§ PROBLEM DESCRIPTION: Give back every record exactly as written.

Saved entries

--*--

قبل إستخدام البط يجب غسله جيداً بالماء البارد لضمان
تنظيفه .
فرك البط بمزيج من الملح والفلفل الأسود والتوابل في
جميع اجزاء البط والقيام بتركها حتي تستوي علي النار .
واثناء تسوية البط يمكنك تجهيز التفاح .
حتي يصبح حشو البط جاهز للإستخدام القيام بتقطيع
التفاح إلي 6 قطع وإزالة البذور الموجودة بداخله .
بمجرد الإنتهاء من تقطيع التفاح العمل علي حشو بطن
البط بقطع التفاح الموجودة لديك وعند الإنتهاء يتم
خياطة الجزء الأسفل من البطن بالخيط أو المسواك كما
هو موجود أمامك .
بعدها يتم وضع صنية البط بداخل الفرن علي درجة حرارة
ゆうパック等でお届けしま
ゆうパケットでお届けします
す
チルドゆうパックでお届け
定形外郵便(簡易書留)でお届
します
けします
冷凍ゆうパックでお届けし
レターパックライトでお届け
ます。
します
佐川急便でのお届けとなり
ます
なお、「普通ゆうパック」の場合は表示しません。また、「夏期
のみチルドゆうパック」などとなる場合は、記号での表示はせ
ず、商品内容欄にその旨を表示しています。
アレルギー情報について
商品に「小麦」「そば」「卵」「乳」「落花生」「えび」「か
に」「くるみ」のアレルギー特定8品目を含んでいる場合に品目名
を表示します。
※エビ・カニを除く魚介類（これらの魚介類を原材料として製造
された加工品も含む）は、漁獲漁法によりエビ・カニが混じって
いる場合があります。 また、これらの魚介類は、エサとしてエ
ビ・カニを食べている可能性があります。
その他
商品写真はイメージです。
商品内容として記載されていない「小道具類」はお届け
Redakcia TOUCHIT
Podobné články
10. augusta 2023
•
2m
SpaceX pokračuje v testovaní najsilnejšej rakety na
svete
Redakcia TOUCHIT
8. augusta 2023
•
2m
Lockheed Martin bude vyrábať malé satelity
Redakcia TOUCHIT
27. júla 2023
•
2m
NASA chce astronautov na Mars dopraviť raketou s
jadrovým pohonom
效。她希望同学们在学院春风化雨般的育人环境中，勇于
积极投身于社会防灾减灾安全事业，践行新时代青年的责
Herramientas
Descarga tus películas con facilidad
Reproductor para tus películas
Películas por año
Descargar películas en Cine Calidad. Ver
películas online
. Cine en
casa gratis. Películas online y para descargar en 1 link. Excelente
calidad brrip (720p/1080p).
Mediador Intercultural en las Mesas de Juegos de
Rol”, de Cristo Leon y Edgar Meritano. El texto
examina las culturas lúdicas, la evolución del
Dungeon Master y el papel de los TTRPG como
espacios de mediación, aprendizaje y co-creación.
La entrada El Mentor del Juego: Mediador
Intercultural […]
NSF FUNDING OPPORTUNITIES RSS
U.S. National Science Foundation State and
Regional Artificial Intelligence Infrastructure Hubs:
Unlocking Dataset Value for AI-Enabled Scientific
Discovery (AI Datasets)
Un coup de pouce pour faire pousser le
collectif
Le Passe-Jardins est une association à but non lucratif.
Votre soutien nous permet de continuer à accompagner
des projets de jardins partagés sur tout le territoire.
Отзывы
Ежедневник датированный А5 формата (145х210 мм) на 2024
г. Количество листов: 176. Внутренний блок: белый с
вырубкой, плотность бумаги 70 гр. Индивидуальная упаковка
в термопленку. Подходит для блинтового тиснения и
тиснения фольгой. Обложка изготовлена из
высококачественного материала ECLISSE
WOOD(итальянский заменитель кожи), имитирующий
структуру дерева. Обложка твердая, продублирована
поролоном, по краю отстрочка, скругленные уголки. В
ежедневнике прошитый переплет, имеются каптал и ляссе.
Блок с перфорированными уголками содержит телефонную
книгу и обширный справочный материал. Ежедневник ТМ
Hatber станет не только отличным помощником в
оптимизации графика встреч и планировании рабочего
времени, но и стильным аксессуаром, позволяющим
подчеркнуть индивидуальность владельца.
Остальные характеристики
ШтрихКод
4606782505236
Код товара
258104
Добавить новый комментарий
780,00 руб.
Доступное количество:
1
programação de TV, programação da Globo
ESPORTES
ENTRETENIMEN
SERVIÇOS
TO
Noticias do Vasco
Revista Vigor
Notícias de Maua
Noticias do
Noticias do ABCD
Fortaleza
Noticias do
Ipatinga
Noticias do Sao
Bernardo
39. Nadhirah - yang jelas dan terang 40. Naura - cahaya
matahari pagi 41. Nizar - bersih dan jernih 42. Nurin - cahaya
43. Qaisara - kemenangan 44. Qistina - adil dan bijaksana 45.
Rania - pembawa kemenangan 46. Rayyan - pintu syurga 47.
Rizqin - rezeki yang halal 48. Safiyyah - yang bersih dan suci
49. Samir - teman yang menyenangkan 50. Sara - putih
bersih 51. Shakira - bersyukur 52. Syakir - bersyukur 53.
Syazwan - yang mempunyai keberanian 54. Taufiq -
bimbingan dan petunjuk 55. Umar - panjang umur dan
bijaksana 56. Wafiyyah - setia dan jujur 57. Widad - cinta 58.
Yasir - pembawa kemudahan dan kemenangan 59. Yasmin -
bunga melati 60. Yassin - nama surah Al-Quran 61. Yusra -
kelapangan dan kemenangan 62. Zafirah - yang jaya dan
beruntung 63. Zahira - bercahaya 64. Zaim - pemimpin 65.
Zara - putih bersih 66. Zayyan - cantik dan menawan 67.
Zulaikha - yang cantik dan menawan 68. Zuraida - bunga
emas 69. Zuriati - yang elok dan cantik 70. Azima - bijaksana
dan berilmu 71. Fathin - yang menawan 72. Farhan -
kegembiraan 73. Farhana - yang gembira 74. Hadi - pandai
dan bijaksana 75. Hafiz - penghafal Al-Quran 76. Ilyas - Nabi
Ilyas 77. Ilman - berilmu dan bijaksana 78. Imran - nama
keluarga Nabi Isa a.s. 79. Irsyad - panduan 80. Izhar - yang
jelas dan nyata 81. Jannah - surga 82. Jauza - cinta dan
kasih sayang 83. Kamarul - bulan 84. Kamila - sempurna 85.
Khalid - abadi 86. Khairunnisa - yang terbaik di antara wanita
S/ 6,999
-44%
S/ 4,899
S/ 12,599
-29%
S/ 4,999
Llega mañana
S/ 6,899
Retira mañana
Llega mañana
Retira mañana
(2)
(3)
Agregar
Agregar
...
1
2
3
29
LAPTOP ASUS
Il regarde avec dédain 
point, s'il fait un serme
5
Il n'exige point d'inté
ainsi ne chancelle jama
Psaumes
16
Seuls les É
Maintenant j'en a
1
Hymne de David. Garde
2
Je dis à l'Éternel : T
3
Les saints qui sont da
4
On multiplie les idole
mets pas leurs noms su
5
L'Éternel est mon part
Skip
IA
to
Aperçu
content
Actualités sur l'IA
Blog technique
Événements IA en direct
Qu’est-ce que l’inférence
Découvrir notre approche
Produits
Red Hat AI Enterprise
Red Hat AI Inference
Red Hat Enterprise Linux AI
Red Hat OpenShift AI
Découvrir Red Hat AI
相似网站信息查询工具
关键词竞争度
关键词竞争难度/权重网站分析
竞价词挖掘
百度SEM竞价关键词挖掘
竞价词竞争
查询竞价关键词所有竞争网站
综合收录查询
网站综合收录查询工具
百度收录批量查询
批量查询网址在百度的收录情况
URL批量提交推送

--*--

§ EXPECTED OUTPUT:
قبل إستخدام البط يجب غسله جيداً بالماء البارد لضمان
تنظيفه .
فرك البط بمزيج من الملح والفلفل الأسود والتوابل في
جميع اجزاء البط والقيام بتركها حتي تستوي علي النار .
واثناء تسوية البط يمكنك تجهيز التفاح .
حتي يصبح حشو البط جاهز للإستخدام القيام بتقطيع
التفاح إلي 6 قطع وإزالة البذور الموجودة بداخله .
بمجرد الإنتهاء من تقطيع التفاح العمل علي حشو بطن
البط بقطع التفاح الموجودة لديك وعند الإنتهاء يتم
خياطة الجزء الأسفل من البطن بالخيط أو المسواك كما
هو موجود أمامك .
بعدها يتم وضع صنية البط بداخل الفرن علي درجة حرارة
ゆうパック等でお届けしま
ゆうパケットでお届けします
す
チルドゆうパックでお届け
定形外郵便(簡易書留)でお届
します
けします
冷凍ゆうパックでお届けし
レターパックライトでお届け
ます。
します
佐川急便でのお届けとなり
ます
なお、「普通ゆうパック」の場合は表示しません。また、「夏期
のみチルドゆうパック」などとなる場合は、記号での表示はせ
ず、商品内容欄にその旨を表示しています。
アレルギー情報について
商品に「小麦」「そば」「卵」「乳」「落花生」「えび」「か
に」「くるみ」のアレルギー特定8品目を含んでいる場合に品目名
を表示します。
※エビ・カニを除く魚介類（これらの魚介類を原材料として製造
された加工品も含む）は、漁獲漁法によりエビ・カニが混じって
いる場合があります。 また、これらの魚介類は、エサとしてエ
ビ・カニを食べている可能性があります。
その他
商品写真はイメージです。
商品内容として記載されていない「小道具類」はお届け
Redakcia TOUCHIT
Podobné články
10. augusta 2023
•
2m
SpaceX pokračuje v testovaní najsilnejšej rakety na
svete
Redakcia TOUCHIT
8. augusta 2023
•
2m
Lockheed Martin bude vyrábať malé satelity
Redakcia TOUCHIT
27. júla 2023
•
2m
NASA chce astronautov na Mars dopraviť raketou s
jadrovým pohonom
效。她希望同学们在学院春风化雨般的育人环境中，勇于
积极投身于社会防灾减灾安全事业，践行新时代青年的责
Herramientas
Descarga tus películas con facilidad
Reproductor para tus películas
Películas por año
Descargar películas en Cine Calidad. Ver
películas online
. Cine en
casa gratis. Películas online y para descargar en 1 link. Excelente
calidad brrip (720p/1080p).
Mediador Intercultural en las Mesas de Juegos de
Rol”, de Cristo Leon y Edgar Meritano. El texto
examina las culturas lúdicas, la evolución del
Dungeon Master y el papel de los TTRPG como
espacios de mediación, aprendizaje y co-creación.
La entrada El Mentor del Juego: Mediador
Intercultural […]
NSF FUNDING OPPORTUNITIES RSS
U.S. National Science Foundation State and
Regional Artificial Intelligence Infrastructure Hubs:
Unlocking Dataset Value for AI-Enabled Scientific
Discovery (AI Datasets)
Un coup de pouce pour faire pousser le
collectif
Le Passe-Jardins est une association à but non lucratif.
Votre soutien nous permet de continuer à accompagner
des projets de jardins partagés sur tout le territoire.
Отзывы
Ежедневник датированный А5 формата (145х210 мм) на 2024
г. Количество листов: 176. Внутренний блок: белый с
вырубкой, плотность бумаги 70 гр. Индивидуальная упаковка
в термопленку. Подходит для блинтового тиснения и
тиснения фольгой. Обложка изготовлена из
высококачественного материала ECLISSE
WOOD(итальянский заменитель кожи), имитирующий
структуру дерева. Обложка твердая, продублирована
поролоном, по краю отстрочка, скругленные уголки. В
ежедневнике прошитый переплет, имеются каптал и ляссе.
Блок с перфорированными уголками содержит телефонную
книгу и обширный справочный материал. Ежедневник ТМ
Hatber станет не только отличным помощником в
оптимизации графика встреч и планировании рабочего
времени, но и стильным аксессуаром, позволяющим
подчеркнуть индивидуальность владельца.
Остальные характеристики
ШтрихКод
4606782505236
Код товара
258104
Добавить новый комментарий
780,00 руб.
Доступное количество:
1
programação de TV, programação da Globo
ESPORTES
ENTRETENIMEN
SERVIÇOS
TO
Noticias do Vasco
Revista Vigor
Notícias de Maua
Noticias do
Noticias do ABCD
Fortaleza
Noticias do
Ipatinga
Noticias do Sao
Bernardo
39. Nadhirah - yang jelas dan terang 40. Naura - cahaya
matahari pagi 41. Nizar - bersih dan jernih 42. Nurin - cahaya
43. Qaisara - kemenangan 44. Qistina - adil dan bijaksana 45.
Rania - pembawa kemenangan 46. Rayyan - pintu syurga 47.
Rizqin - rezeki yang halal 48. Safiyyah - yang bersih dan suci
49. Samir - teman yang menyenangkan 50. Sara - putih
bersih 51. Shakira - bersyukur 52. Syakir - bersyukur 53.
Syazwan - yang mempunyai keberanian 54. Taufiq -
bimbingan dan petunjuk 55. Umar - panjang umur dan
bijaksana 56. Wafiyyah - setia dan jujur 57. Widad - cinta 58.
Yasir - pembawa kemudahan dan kemenangan 59. Yasmin -
bunga melati 60. Yassin - nama surah Al-Quran 61. Yusra -
kelapangan dan kemenangan 62. Zafirah - yang jaya dan
beruntung 63. Zahira - bercahaya 64. Zaim - pemimpin 65.
Zara - putih bersih 66. Zayyan - cantik dan menawan 67.
Zulaikha - yang cantik dan menawan 68. Zuraida - bunga
emas 69. Zuriati - yang elok dan cantik 70. Azima - bijaksana
dan berilmu 71. Fathin - yang menawan 72. Farhan -
kegembiraan 73. Farhana - yang gembira 74. Hadi - pandai
dan bijaksana 75. Hafiz - penghafal Al-Quran 76. Ilyas - Nabi
Ilyas 77. Ilman - berilmu dan bijaksana 78. Imran - nama
keluarga Nabi Isa a.s. 79. Irsyad - panduan 80. Izhar - yang
jelas dan nyata 81. Jannah - surga 82. Jauza - cinta dan
kasih sayang 83. Kamarul - bulan 84. Kamila - sempurna 85.
Khalid - abadi 86. Khairunnisa - yang terbaik di antara wanita
S/ 6,999
-44%
S/ 4,899
S/ 12,599
-29%
S/ 4,999
Llega mañana
S/ 6,899
Retira mañana
Llega mañana
Retira mañana
(2)
(3)
Agregar
Agregar
...
1
2
3
29
LAPTOP ASUS
Il regarde avec dédain 
point, s'il fait un serme
5
Il n'exige point d'inté
ainsi ne chancelle jama
Psaumes
16
Seuls les É
Maintenant j'en a
1
Hymne de David. Garde
2
Je dis à l'Éternel : T
3
Les saints qui sont da
4
On multiplie les idole
mets pas leurs noms su
5
L'Éternel est mon part
Skip
IA
to
Aperçu
content
Actualités sur l'IA
Blog technique
Événements IA en direct
Qu’est-ce que l’inférence
Découvrir notre approche
Produits
Red Hat AI Enterprise
Red Hat AI Inference
Red Hat Enterprise Linux AI
Red Hat OpenShift AI
Découvrir Red Hat AI
相似网站信息查询工具
关键词竞争度
关键词竞争难度/权重网站分析
竞价词挖掘
百度SEM竞价关键词挖掘
竞价词竞争
查询竞价关键词所有竞争网站
综合收录查询
网站综合收录查询工具
百度收录批量查询
批量查询网址在百度的收录情况
URL批量提交推送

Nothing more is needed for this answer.